EAGAN, Minn. — Mike Pettine has long understood the problem: a lack of diversity among NFL coaches. This spring he was inspired to do something about it.
Pettine, in his first season as assistant head coach of the Minnesota Vikings, hosted a three-day Coaching Diversity Summit this week at team headquarters, a program designed to increase the pool of diverse candidates. for entry-level jobs in the NFL. Eleven men and one woman — Roseanna Smith, assistant coach at Oberlin College — will spend their time participating in mock interviews, learning NFL culture, listening to coaching meetings and working on a practice OTA.
Pettine originally hoped to implement the initiative when he was the defensive coordinator for the Green Bay Packers in 2020, but it was scuttled after the COVID-19 pandemic began. “The real basic premise of the program is really to nurture the pool of candidates for the NFL from the bottom up,” Pettine said.
A disappointing hiring cycle last winter left the league with just five minority head coaches, a result commissioner Roger Goodell acknowledged “falls short” of league goals. Among other initiatives, the league created a Diversity Advisory Committee and announced the first hiring term in its Rooney Rule’s history. With head coaching hires coming primarily from the offensive side of the ball in recent years, the league has required each team to hire a diverse candidate to serve as an offensive assistant for the 2022 season. It’s possible, Pettine said, that the hiring the Vikings to be one of 12 coaches spending this week in Minnesota.
“It gives us a great opportunity to assess that,” he said. “It wasn’t sold that way, to come in and compete for a position. But it could very easily turn into that.”
There has been league-wide progress in recent years. An NFL record, 15 minorities are among the league’s defensive coordinators for 2022, according to league data. Overall, minority coaches now make up 39% of the league total, up from 35% in 2021. There is also a league record 12 women in the coaching staff.

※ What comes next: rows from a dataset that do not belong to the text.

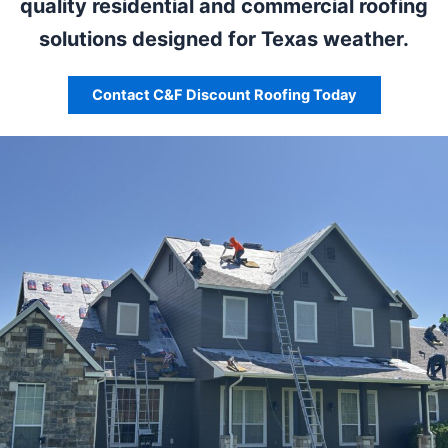
quality residential and commercial roofing
solutions designed for Texas weather.
Contact C&F Discount Roofing Today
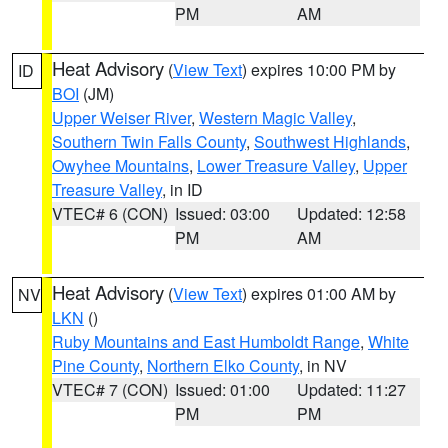
PM
AM
Heat Advisory
(
View Text
) expires 10:00 PM by
ID
BOI
(JM)
Upper Weiser River
,
Western Magic Valley
,
Southern Twin Falls County
,
Southwest Highlands
,
Owyhee Mountains
,
Lower Treasure Valley
,
Upper
Treasure Valley
, in ID
VTEC# 6 (CON)
Issued: 03:00
Updated: 12:58
PM
AM
Heat Advisory
(
View Text
) expires 01:00 AM by
NV
LKN
()
Ruby Mountains and East Humboldt Range
,
White
Pine County
,
Northern Elko County
, in NV
VTEC# 7 (CON)
Issued: 01:00
Updated: 11:27
PM
PM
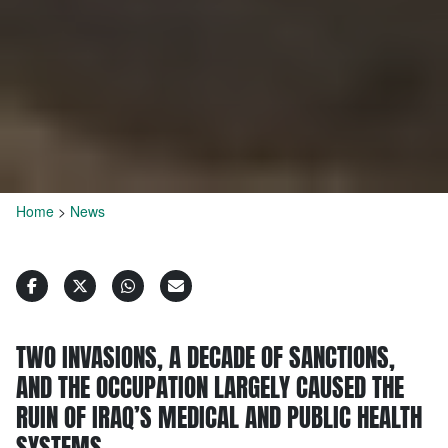
Home
>
News
TWO INVASIONS, A DECADE OF SANCTIONS,
AND THE OCCUPATION LARGELY CAUSED THE
RUIN OF IRAQ’S MEDICAL AND PUBLIC HEALTH
SYSTEMS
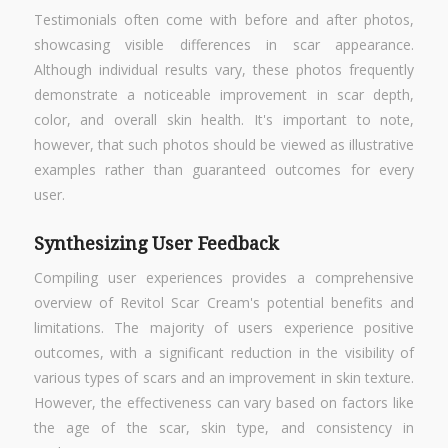
Testimonials often come with before and after photos,
showcasing visible differences in scar appearance.
Although individual results vary, these photos frequently
demonstrate a noticeable improvement in scar depth,
color, and overall skin health. It's important to note,
however, that such photos should be viewed as illustrative
examples rather than guaranteed outcomes for every
user.
Synthesizing User Feedback
Compiling user experiences provides a comprehensive
overview of Revitol Scar Cream's potential benefits and
limitations. The majority of users experience positive
outcomes, with a significant reduction in the visibility of
various types of scars and an improvement in skin texture.
However, the effectiveness can vary based on factors like
the age of the scar, skin type, and consistency in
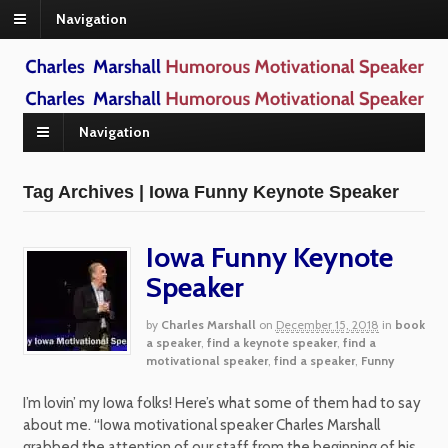
Navigation
Navigation
Tag Archives | Iowa Funny Keynote Speaker
Iowa Funny Keynote
Speaker
by
Charles Marshall
on
December 15, 2018
in
book
a speaker
,
find a keynote speaker
,
find a
motivational speaker
,
find a speaker
,
Funny
I’m lovin’ my Iowa folks! Here’s what some of them had to say
about me. “Iowa motivational speaker Charles Marshall
grabbed the attention of our staff from the beginning of his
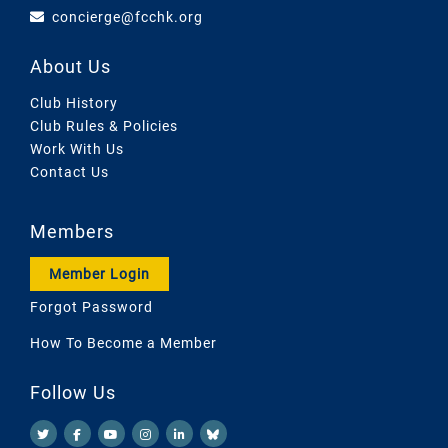
concierge@fcchk.org
About Us
Club History
Club Rules & Policies
Work With Us
Contact Us
Members
Member Login
Forgot Password
How To Become a Member
Follow Us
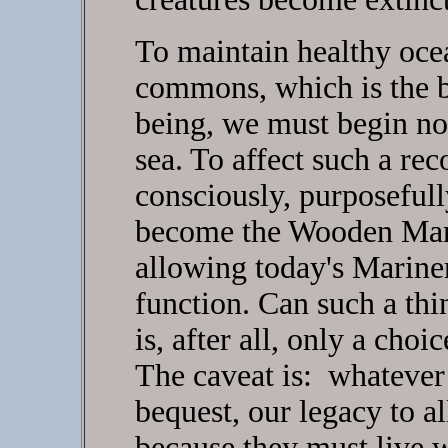
To maintain healthy ocea
commons, which is the b
being, we must begin no
sea. To affect such a rec
consciously, purposefull
become the Wooden Marin
allowing today's Mariner
function. Can such a thi
is, after all, only a choi
The caveat is: whateve
bequest, our legacy to al
because they must live 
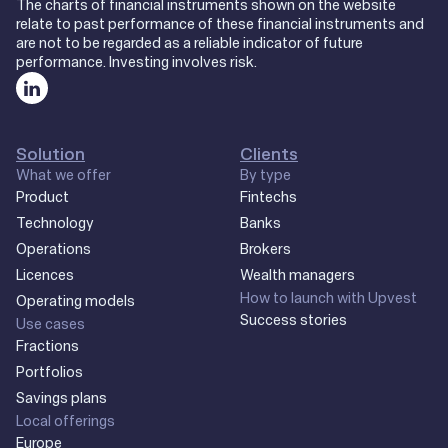
The charts of financial instruments shown on the website
relate to past performance of these financial instruments and
are not to be regarded as a reliable indicator of future
performance. Investing involves risk.
Solution
Clients
What we offer
By type
Product
Fintechs
Technology
Banks
Operations
Brokers
Licences
Wealth managers
How to launch with Upvest
Operating models
Success stories
Use cases
Fractions
Portfolios
Savings plans
Local offerings
Europe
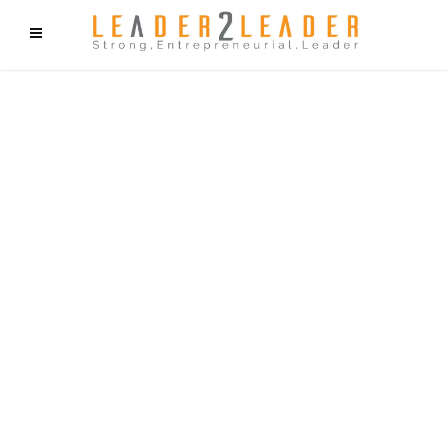
f9cd75b2b1bffaf2f1b1a6cdc1cd212c405d5a20d339cfcd11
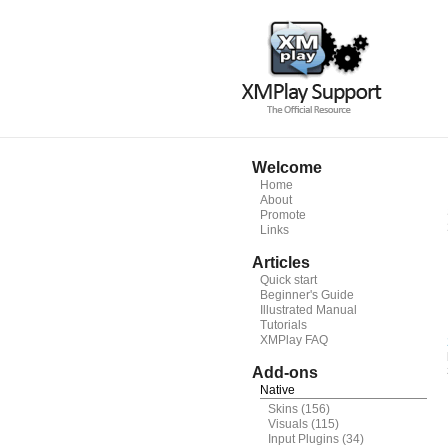
Welcome
Home
About
Promote
Links
Articles
Quick start
Beginner's Guide
Illustrated Manual
Tutorials
XMPlay FAQ
Add-ons
Native
Skins
(156)
Visuals
(115)
Input Plugins
(34)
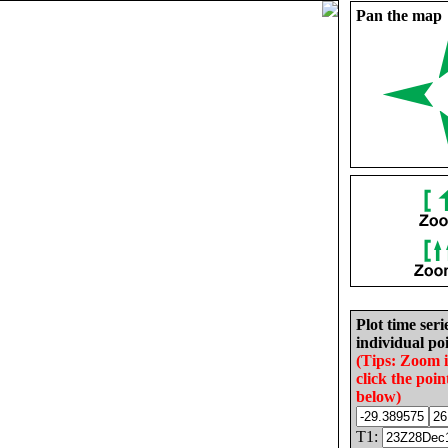
Pan the map
Plot time seri
individual poi
(Tips: Zoom 
click the poin
below)
T1:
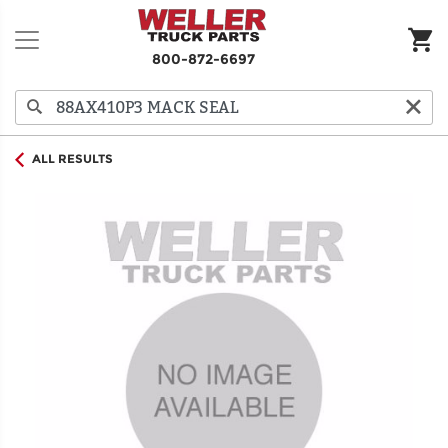
800-872-6697
ALL RESULTS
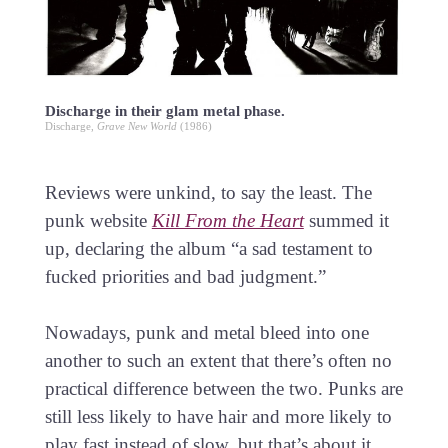
Discharge in their glam metal phase.
Discharge,
Grave New World
(1986)
Reviews were unkind, to say the least. The
punk website
Kill From the Heart
summed it
up, declaring the album “a sad testament to
fucked priorities and bad judgment.”
Nowadays, punk and metal bleed into one
another to such an extent that there’s often no
practical difference between the two. Punks are
still less likely to have hair and more likely to
play fast instead of slow, but that’s about it.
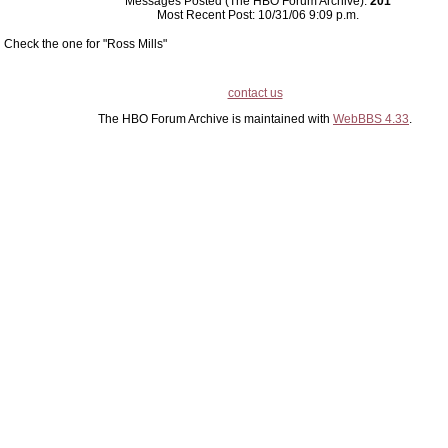
Messages Posted (The HBO Forum Archive):
201
Most Recent Post: 10/31/06 9:09 p.m.
Check the one for "Ross Mills"
contact us
The HBO Forum Archive is maintained with
WebBBS 4.33
.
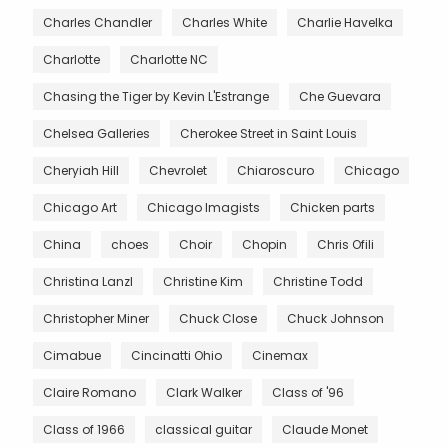
Charles Chandler
Charles White
Charlie Havelka
Charlotte
Charlotte NC
Chasing the Tiger by Kevin L'Estrange
Che Guevara
Chelsea Galleries
Cherokee Street in Saint Louis
Cheryiah Hill
Chevrolet
Chiaroscuro
Chicago
Chicago Art
Chicago Imagists
Chicken parts
China
choes
Choir
Chopin
Chris Ofili
Christina Lanzl
Christine Kim
Christine Todd
Christopher Miner
Chuck Close
Chuck Johnson
Cimabue
Cincinatti Ohio
Cinemax
Claire Romano
Clark Walker
Class of '96
Class of 1966
classical guitar
Claude Monet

But Pettine remained concerned about the ability to identify and recruit candidates, given the steadily rising salaries in college football. A coordinator or even a position coach might need to take a significant pay cut to join the NFL at an entry-level position, and historically those coaches have been reluctant to do so, Pettine said. As a result, its program primarily targets college coaches who are graduate assistants, research analysts, and work in quality control. More often than not, NFL teams promote their own rookie coaches rather than seek out a post coach or college coordinator.
“It’s tough when you’re trying to lure someone into a job where they haven’t grown from within,” Pettine said. “It’s going to take time. I may be sitting on a beach somewhere drinking a margarita, proud of the candidates in this class who are succeeding and hopefully in future classes. I just think it is more of a grassroots thing that will grow over time.”
Besides Oberlin’s Smith, the coaches participating this week are: Imarjaye Albury (former Vikings assistant), Reggie Bain (Miami), Mark Cala (Arkansas), Cortez Carter (Florida State), Chili Davis (FAMU), Kenji Jackson (Arkansas ), Courtney Love (Kentucky), Jeremy Modkins (TCU), Jordan Reid (Wake Forest), Ahmad Smith (South Carolina), Earnest Thomas III (Tennessee).